More than a dozen Freeport-McMoRan sites throughout North America have implemented pollinator conservation and education projects both on and off company properties. In the past year, staff reached 1,500 students and community members through pollinator-focused education and outreach activities, including Earth Day celebrations, pollinator education workshops and hands-on planting events in the field. These types of programs have been recognized through the Wildlife Habitat Council’s Conservation Certification program.
The Pollinator Conservation Initiative has resulted in success stories companywide.
At Freeport-McMoRan’s Miami operations in Arizona, the site maintains a pollinator garden that hosts not only a diversity of native wildflowers, but provides a butterfly puddle (a water source) and a bee block for wood-nesting solitary bees. Invasive plant species are regularly managed using best management practices in consultation with conservation experts. The garden also serves as an outdoor classroom for students to learn about relevant STEM topics.

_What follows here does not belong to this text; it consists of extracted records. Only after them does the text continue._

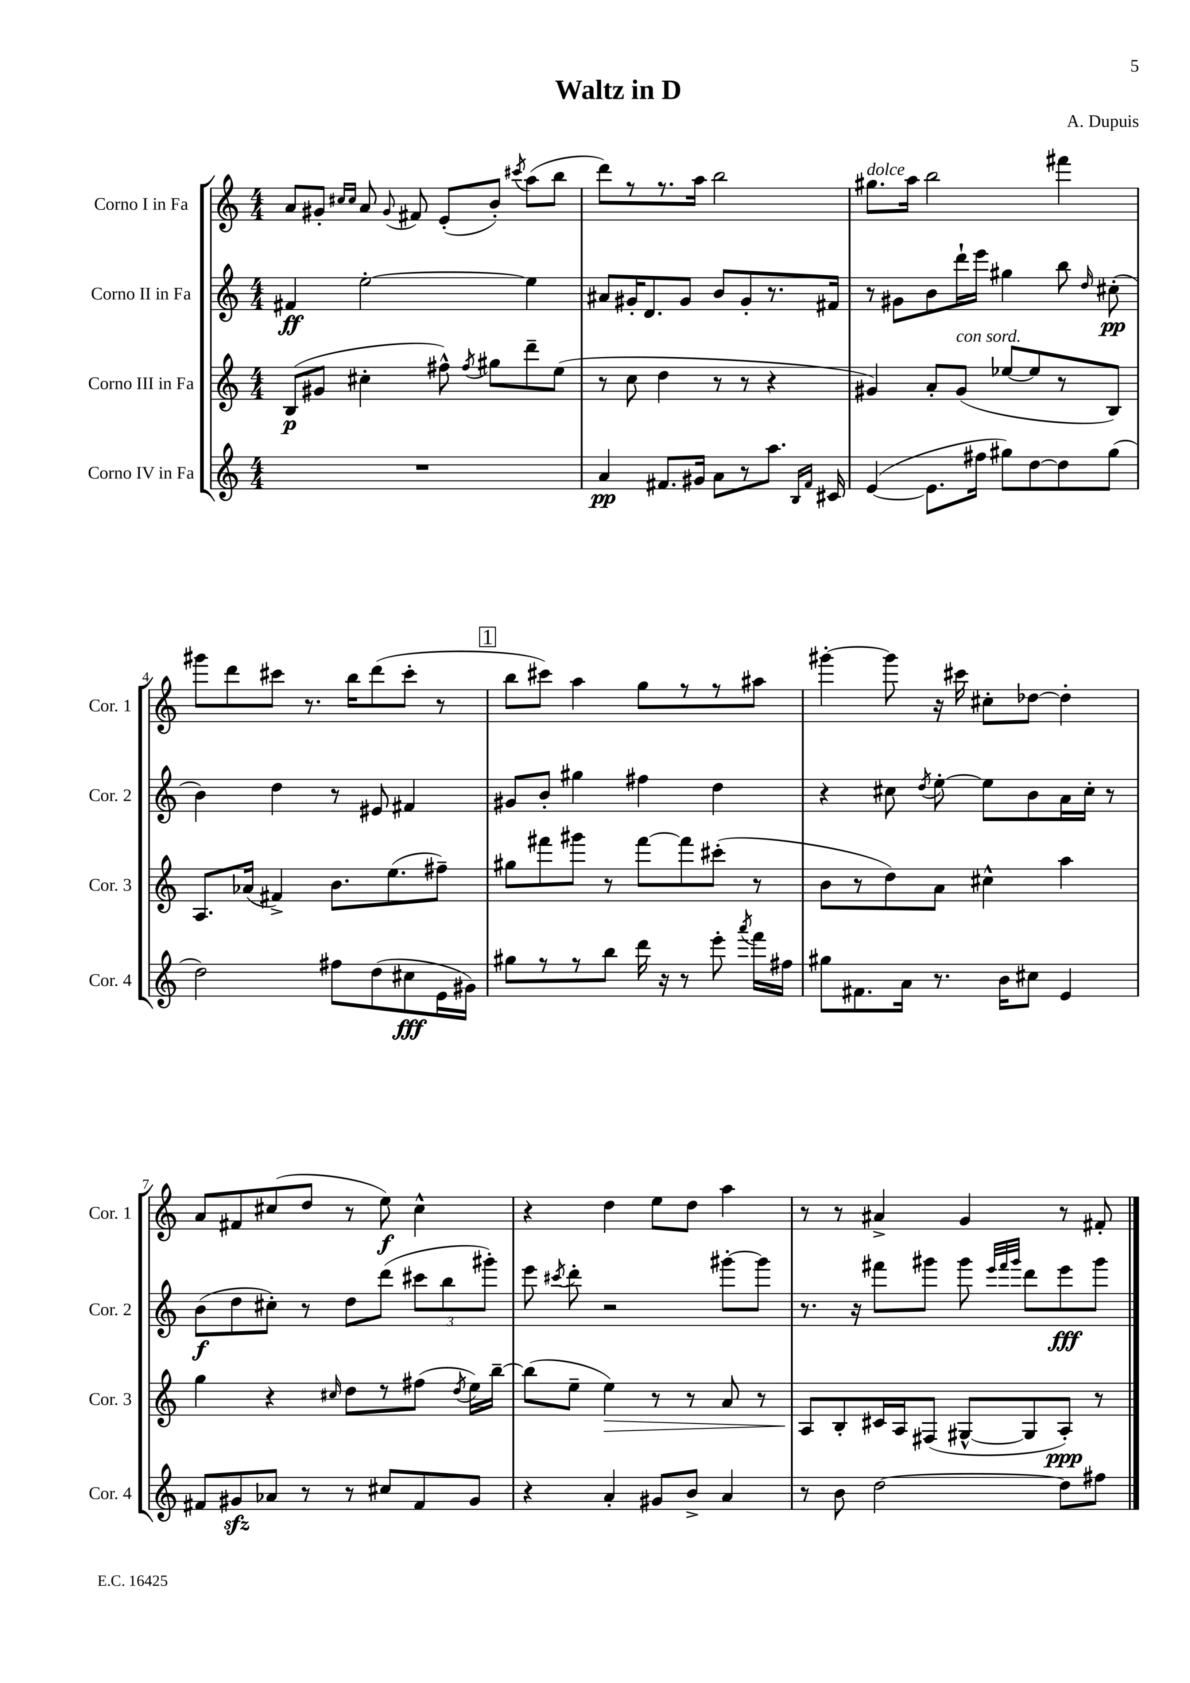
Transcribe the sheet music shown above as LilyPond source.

\header { title = "Waltz in D" composer = "A. Dupuis" }
<<
\new StaffGroup <<
\new Staff = "s0" \with { instrumentName = "Corno I in Fa" shortInstrumentName = "Cor. 1" } {
    \clef treble \key c \major \numericTimeSignature \time 4/4
    \autoBeamOff a'8[ gis'8]-. \grace { cis''16[ cis''16] } a'8 \appoggiatura { gis'8 } fis'8 e'8[-.( b'8]-.) \acciaccatura { cis'''8 } a''8[( b''8] |
    d'''8[) r8 r8. a''16] b''2 |
    gis''8.[^\markup { \italic "dolce" } a''16] b''2 fis'''4 |
    gis'''8[ d'''8 cis'''8] r8. b''16[ d'''8( cis'''8]-. r8 |
    \mark \markup { \box "1" } b''8[ cis'''8]) a''4 g''8[ r8 r8 ais''8] |
    gis'''4~-. gis'''8 r16 cis'''16 cis''8[-. des''8]~ des''4-. |
    a'8[ fis'8 cis''8( d''8] r8 e''8\f) cis''4-^ |
    r4 d''4 e''8[ d''8] a''4 |
    r8 r8 ais'4-> g'4 r8 fis'8-. \bar "|." |
}
\new Staff = "s1" \with { instrumentName = "Corno II in Fa" shortInstrumentName = "Cor. 2" } {
    \clef treble \key c \major \numericTimeSignature \time 4/4
    \autoBeamOff fis'4\ff e''2~-. e''4 |
    ais'8[ gis'16-. d'8. gis'8] b'8[ gis'8-. r8. fis'16] |
    r8 gis'8[ b'8 d'''16-! e'''16] gis''4 b''8 \grace { d''16 } cis''8-.\pp( |
    b'4) d''4 r8 eis'8 fis'4 |
    \mark \markup { \box "1" } gis'8[ b'8]-. gis''4 fis''4 d''4 |
    r4 cis''8 \acciaccatura { d''8 } e''8~-. e''8[ b'8 a'16 cis''16]-. r8 |
    b'8[\f( d''8 cis''8]-.) r8 d''8[ d'''8]( \tuplet 3/2 { cis'''8[ b''8 gis'''8]-.) } |
    e'''8 \acciaccatura { cis'''8 } d'''8-. r2 gis'''8[~-. gis'''8] |
    r8. r16 fis'''8[ gis'''8] gis'''8 \grace { e'''32[ fis'''32 gis'''32] } d'''8[ e'''8\fff gis'''8] \bar "|." |
}
\new Staff = "s2" \with { instrumentName = "Corno III in Fa" shortInstrumentName = "Cor. 3" } {
    \clef treble \key c \major \numericTimeSignature \time 4/4
    \autoBeamOff b8[\p( gis'8] cis''4-. fis''8-^) \acciaccatura { fis''8 } gis''8[ d'''8-- e''8]( |
    r8 c''8 d''4 r8 r8 r4 |
    gis'4) a'8[-. gis'8]^\markup { \italic "con sord." }( ees''8[~ ees''8 r8 b8]) |
    a8.[ aes'16]( fis'4->) b'8.[ e''8.( fis''8]--) |
    \mark \markup { \box "1" } gis''8[ fis'''8 gis'''8] r8 fis'''8[~ fis'''8 cis'''8]-.( r8 |
    b'8[ r8 d''8) a'8] cis''4-^ a''4 |
    g''4 r4 \grace { cis''16 } d''8[ r8 fis''8]( \acciaccatura { d''8 } e''16[) b''16]~-- |
    b''8[( e''8]-- e''4\>) r8 r8 a'8 r8 |
    a8[\! b8-. cis'16 a16 fis8]( gis8[~-^ gis8 a8]-.\ppp) r8 \bar "|." |
}
\new Staff = "s3" \with { instrumentName = "Corno IV in Fa" shortInstrumentName = "Cor. 4" } {
    \clef treble \key c \major \numericTimeSignature \time 4/4
    \autoBeamOff R1 |
    a'4\pp fis'8.[ gis'16] a'8[ r8 a''8.] \grace { b16[ fis'16] } cis'16 |
    e'4~( e'8.[ fis''16] gis''8[) d''8~ d''8 gis''8]( |
    d''2) fis''8[ d''8( cis''8\fff e'16 gis'16]) |
    \mark \markup { \box "1" } gis''8[ r8 r8 b''8] d'''16 r16 r8 e'''8-. \acciaccatura { a'''8 } f'''16[ fis''16] |
    gis''8[ fis'8. a'16] r8. b'16[ cis''8] e'4 |
    fis'8[ gis'8\sfz aes'8] r8 r8 cis''8[ fis'8 gis'8] |
    r4 a'4-. gis'8[ b'8]-> a'4 |
    r8 b'8 d''2~ d''8[ fis''8] \bar "|." |
}
>>
>>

The company’s Copper Queen Branch in Bisbee and Sierrita operations near Tucson have each taken a different approaches to pollinator conservation by collaborating with schools in their communities to establish native wildflower gardens on school grounds.
In addition, numerous operations utilize their reclamation areas to promote pollinator and wildlife habitat. A diversity of native plants – comprising grasses, forbs, wildflowers, woody shrubs and trees – are included in sites’ reclamation seed mix to bolster ecosystem diversity, structure and function.